• [Extracted data]
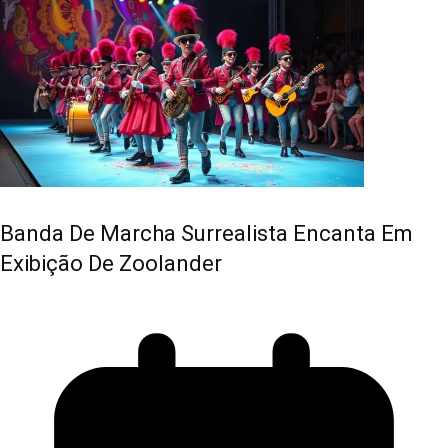
Banda De Marcha Surrealista Encanta Em
Exibição De Zoolander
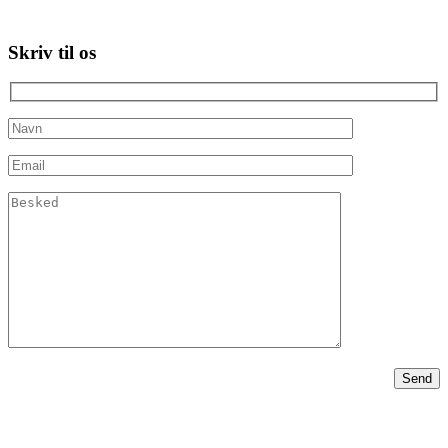
Skriv til os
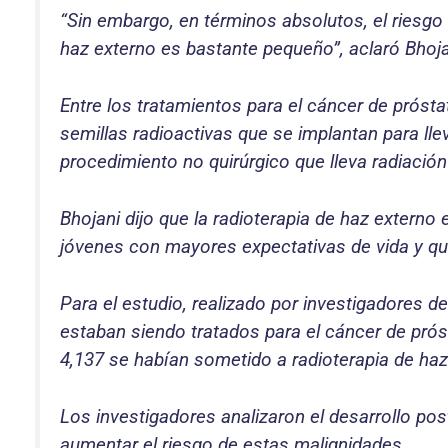
“Sin embargo, en términos absolutos, el riesgo
haz externo es bastante pequeño”, aclaró Bhoja
Entre los tratamientos para el cáncer de prósta
semillas radioactivas que se implantan para llev
procedimiento no quirúrgico que lleva radiación
Bhojani dijo que la radioterapia de haz exter
jóvenes con mayores expectativas de vida y que
Para el estudio, realizado por investigadores d
estaban siendo tratados para el cáncer de próst
4,137 se habían sometido a radioterapia de haz
Los investigadores analizaron el desarrollo post
aumentar el riesgo de estas malignidades.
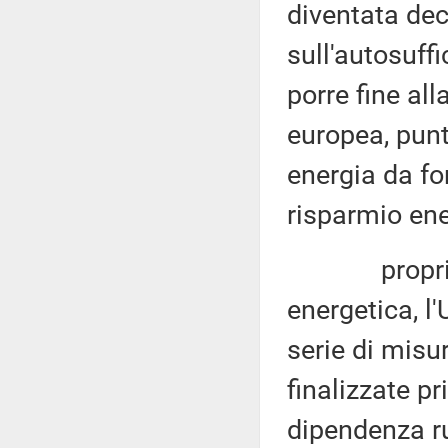
diventata dec
sull'autosuff
porre fine al
europea, pun
energia da fon
risparmio ene
proprio per
energetica, l
serie di misur
finalizzate pr
dipendenza ru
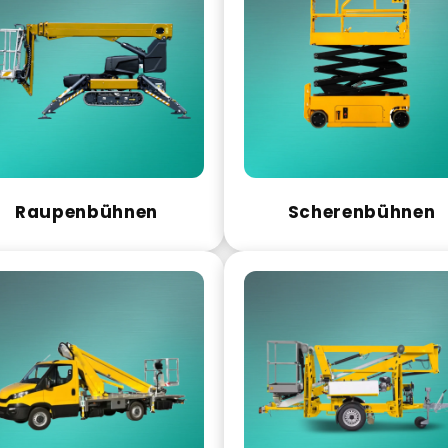
Raupenbühnen
Scherenbühnen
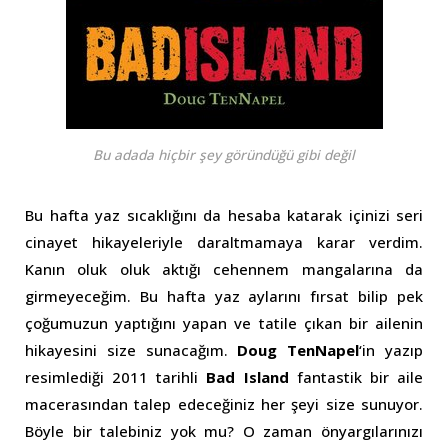
Bu adada hiçbir şey göründüğü gibi değil
Bu hafta yaz sıcaklığını da hesaba katarak içinizi seri
cinayet hikayeleriyle daraltmamaya karar verdim.
Kanın oluk oluk aktığı cehennem mangalarına da
girmeyeceğim. Bu hafta yaz aylarını fırsat bilip pek
çoğumuzun yaptığını yapan ve tatile çıkan bir ailenin
hikayesini size sunacağım.
Doug TenNapel
‘in yazıp
resimlediği 2011 tarihli
Bad Island
fantastik bir aile
macerasından talep edeceğiniz her şeyi size sunuyor.
Böyle bir talebiniz yok mu? O zaman önyargılarınızı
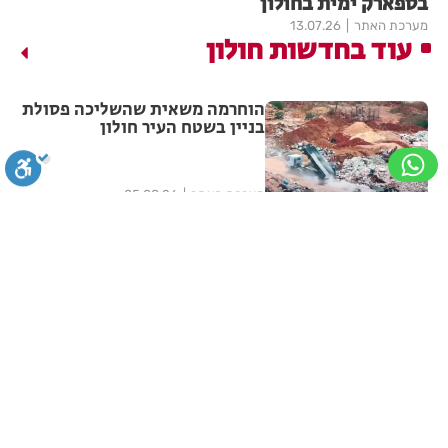
בספארק ימית בחולון
מערכת האתר
13.07.26
עוד בחדשות חולון
הוחרמה משאית שהשליכה פסולת
בניין בשטח העיר חולון
מערכת האתר
05.08.26
תיסלם ואתניקס על במה אחת
בחולון!
סגירה
ביטול הבהובים
מונוכרום
ספיה
מערכת האתר
05.08.26
ניגודיות גבוהה
שחור צהוב
היפוך צבעים
הדגשת כותרות
המשטרה עצרה שני חשודים
באירוע ירי שהתרחש בחולון
הדגשת קישורים
תיאור קבוע
גופן קריא
הגדלת גופן
מערכת האתר
05.08.26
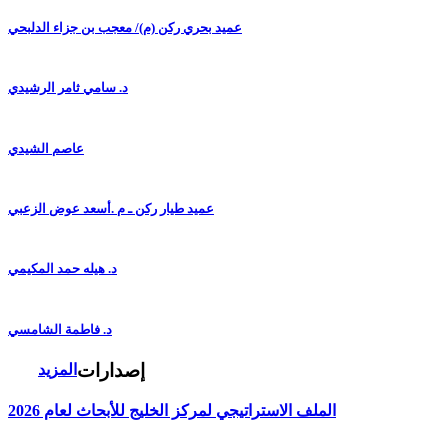
عميد بحري ركن (م)/ معجب بن جزاء الدلبحي
د. سامي ثامر الرشيدي
عاصم الشيدي
عميد طيار ركن ـ م .أسعد عوض الزعبي
د. هيله حمد المكيمي
د. فاطمة الشامسي
إصدارات
المزيد
الملف الاستراتيجي لمركز الخليج للأبحاث لعام 2026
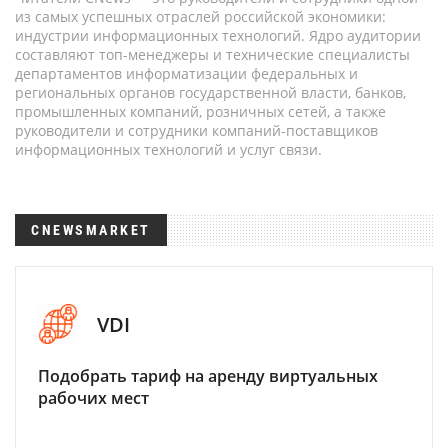
из самых успешных отраслей российской экономики:
индустрии информационных технологий. Ядро аудитории
составляют топ-менеджеры и технические специалисты
департаментов информатизации федеральных и
региональных органов государственной власти, банков,
промышленных компаний, розничных сетей, а также
руководители и сотрудники компаний-поставщиков
информационных технологий и услуг связи.
CNEWSMARKET
VDI
Подобрать тариф на аренду виртуальных
рабочих мест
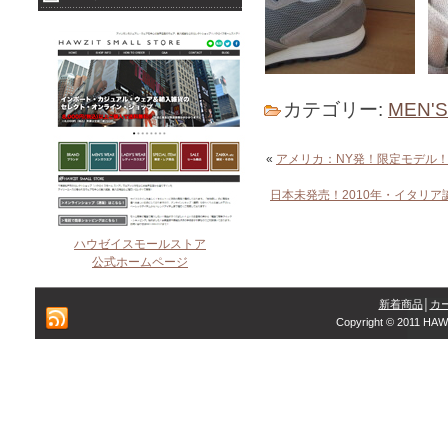
カテゴリー:
MEN'
«
アメリカ：NY発！限定モデル！
日本未発売！2010年・イタリア
ハウゼイスモールストア
公式ホームページ
新着商品
│
カ
Copyright © 2011 HAW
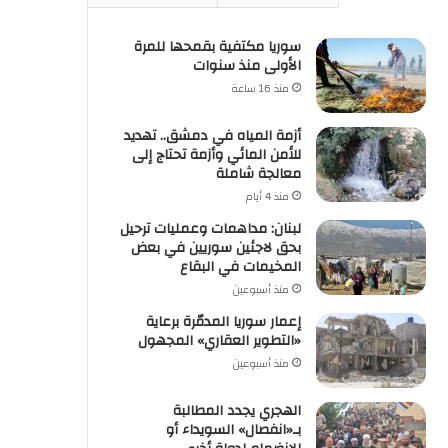
سوريا مكتفية بقمحها للمرة
الأولى منذ سنوات
منذ 16 ساعة
أزمة المياه في دمشق.. تهديد
للأمن المائي وأزمة تحتاج إلى
معالجة شاملة
منذ 4 أيام
لبنان: مداهمات وعمليات ترحيل
بحق لاجئين سوريين في بعض
المخيمات في البقاع
منذ أسبوعين
إعمار سوريا المدمّرة برعاية
«التطوير العقاري» المجهول
منذ أسبوعين
الهجري يجدد المطالبة
بـ«انفصال» السويداء أو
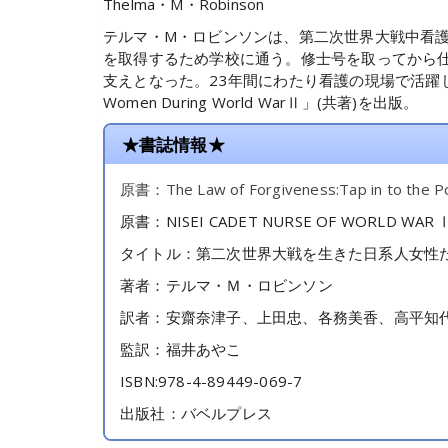
Thelma・M・Robinson
テルマ・M・ロビンソンは、第二次世界大戦中看
を取得するため学校に通う。修士号を取ってから
支えとなった。23年間にわたり看護の現場で活躍したほか、引
Women During World WarⅡ」(共著)を出版。
★書誌情報★
原書：The Law of Forgiveness:Tap in to the Pos
原書：NISEI CADET NURSE OF WORLD WAR 
タイトル：第二次世界大戦を生きた日系人女性
著者：テルマ・Ｍ・ロビンソン
訳者：安齋奈津子、上田忠、各務美香、高平知代
監訳：福井あやこ
ISBN:978-4-89449-069-7
出版社：バベルプレス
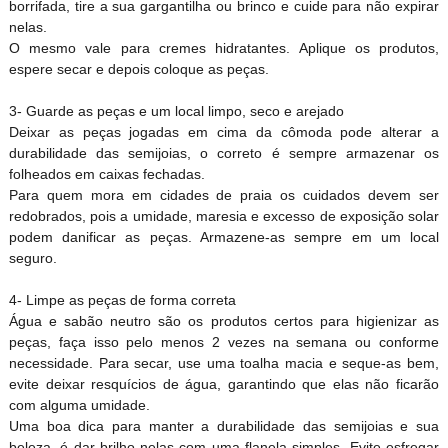
borrifada, tire a sua gargantilha ou brinco e cuide para não expirar
nelas.
O mesmo vale para cremes hidratantes. Aplique os produtos,
espere secar e depois coloque as peças.
3- Guarde as peças e um local limpo, seco e arejado
Deixar as peças jogadas em cima da cômoda pode alterar a
durabilidade das semijoias, o correto é sempre armazenar os
folheados em caixas fechadas.
Para quem mora em cidades de praia os cuidados devem ser
redobrados, pois a umidade, maresia e excesso de exposição solar
podem danificar as peças. Armazene-as sempre em um local
seguro.
4- Limpe as peças de forma correta
Água e sabão neutro são os produtos certos para higienizar as
peças, faça isso pelo menos 2 vezes na semana ou conforme
necessidade. Para secar, use uma toalha macia e seque-as bem,
evite deixar resquícios de água, garantindo que elas não ficarão
com alguma umidade.
Uma boa dica para manter a durabilidade das semijoias e sua
beleza, é dar brilho nelas com uma flanela simples. Evite esfregar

• [Task goal] The data above, line by line: transcribe it exactly and drop the pictures.

• [The answer]
Banda De Marcha Surrealista Encanta Em
Exibição De Zoolander
Skriv til os
“Sin embargo, en términos absolutos, el riesgo
haz externo es bastante pequeño”, aclaró Bhoja
Entre los tratamientos para el cáncer de prósta
semillas radioactivas que se implantan para llev
procedimiento no quirúrgico que lleva radiación
Bhojani dijo que la radioterapia de haz exter
jóvenes con mayores expectativas de vida y que
Para el estudio, realizado por investigadores d
estaban siendo tratados para el cáncer de próst
4,137 se habían sometido a radioterapia de haz
Los investigadores analizaron el desarrollo post
aumentar el riesgo de estas malignidades.
diventata dec
sull'autosuff
porre fine al
europea, pun
energia da fon
risparmio ene
proprio per
energetica, l
serie di misur
finalizzate pr
dipendenza ru
Raupenbühnen
Scherenbühnen
Bu adada hiçbir şey göründüğü gibi değil
Bu hafta yaz sıcaklığını da hesaba katarak içinizi seri
cinayet hikayeleriyle daraltmamaya karar verdim.
Kanın oluk oluk aktığı cehennem mangalarına da
girmeyeceğim. Bu hafta yaz aylarını fırsat bilip pek
çoğumuzun yaptığını yapan ve tatile çıkan bir ailenin
hikayesini size sunacağım.
Doug TenNapel
‘in yazıp
resimlediği 2011 tarihli
Bad Island
fantastik bir aile
macerasından talep edeceğiniz her şeyi size sunuyor.
Böyle bir talebiniz yok mu? O zaman önyargılarınızı
בספארק ימית בחולון
מערכת האתר
13.07.26
עוד בחדשות חולון
הוחרמה משאית שהשליכה פסולת
בניין בשטח העיר חולון
מערכת האתר
05.08.26
תיסלם ואתניקס על במה אחת
בחולון!
סגירה
ביטול הבהובים
מונוכרום
ספיה
מערכת האתר
05.08.26
ניגודיות גבוהה
שחור צהוב
היפוך צבעים
הדגשת כותרות
המשטרה עצרה שני חשודים
באירוע ירי שהתרחש בחולון
הדגשת קישורים
תיאור קבוע
גופן קריא
הגדלת גופן
מערכת האתר
05.08.26
عميد بحري ركن (م)/ معجب بن جزاء الدلبحي
د. سامي ثامر الرشيدي
عاصم الشيدي
عميد طيار ركن ـ م .أسعد عوض الزعبي
د. هيله حمد المكيمي
د. فاطمة الشامسي
إصدارات
المزيد
الملف الاستراتيجي لمركز الخليج للأبحاث لعام 2026
из самых успешных отраслей российской экономики:
индустрии информационных технологий. Ядро аудитории
составляют топ-менеджеры и технические специалисты
департаментов информатизации федеральных и
региональных органов государственной власти, банков,
промышленных компаний, розничных сетей, а также
руководители и сотрудники компаний-поставщиков
информационных технологий и услуг связи.
CNEWSMARKET
VDI
Подобрать тариф на аренду виртуальных
рабочих мест
カテゴリー:
MEN'
«
アメリカ：NY発！限定モデル！
日本未発売！2010年・イタリア
ハウゼイスモールストア
公式ホームページ
新着商品
│
カ
Copyright © 2011 HAW
سوريا مكتفية بقمحها للمرة
الأولى منذ سنوات
منذ 16 ساعة
أزمة المياه في دمشق.. تهديد
للأمن المائي وأزمة تحتاج إلى
معالجة شاملة
منذ 4 أيام
لبنان: مداهمات وعمليات ترحيل
بحق لاجئين سوريين في بعض
المخيمات في البقاع
منذ أسبوعين
إعمار سوريا المدمّرة برعاية
«التطوير العقاري» المجهول
منذ أسبوعين
الهجري يجدد المطالبة
بـ«انفصال» السويداء أو
Thelma・M・Robinson
テルマ・M・ロビンソンは、第二次世界大戦中看
を取得するため学校に通う。修士号を取ってから
支えとなった。23年間にわたり看護の現場で活躍したほか、引
Women During World WarⅡ」(共著)を出版。
★書誌情報★
原書：The Law of Forgiveness:Tap in to the Pos
原書：NISEI CADET NURSE OF WORLD WAR 
タイトル：第二次世界大戦を生きた日系人女性
著者：テルマ・Ｍ・ロビンソン
訳者：安齋奈津子、上田忠、各務美香、高平知代
監訳：福井あやこ
ISBN:978-4-89449-069-7
出版社：バベルプレス
borrifada, tire a sua gargantilha ou brinco e cuide para não expirar
nelas.
O mesmo vale para cremes hidratantes. Aplique os produtos,
espere secar e depois coloque as peças.
3- Guarde as peças e um local limpo, seco e arejado
Deixar as peças jogadas em cima da cômoda pode alterar a
durabilidade das semijoias, o correto é sempre armazenar os
folheados em caixas fechadas.
Para quem mora em cidades de praia os cuidados devem ser
redobrados, pois a umidade, maresia e excesso de exposição solar
podem danificar as peças. Armazene-as sempre em um local
seguro.
4- Limpe as peças de forma correta
Água e sabão neutro são os produtos certos para higienizar as
peças, faça isso pelo menos 2 vezes na semana ou conforme
necessidade. Para secar, use uma toalha macia e seque-as bem,
evite deixar resquícios de água, garantindo que elas não ficarão
com alguma umidade.
Uma boa dica para manter a durabilidade das semijoias e sua
beleza, é dar brilho nelas com uma flanela simples. Evite esfregar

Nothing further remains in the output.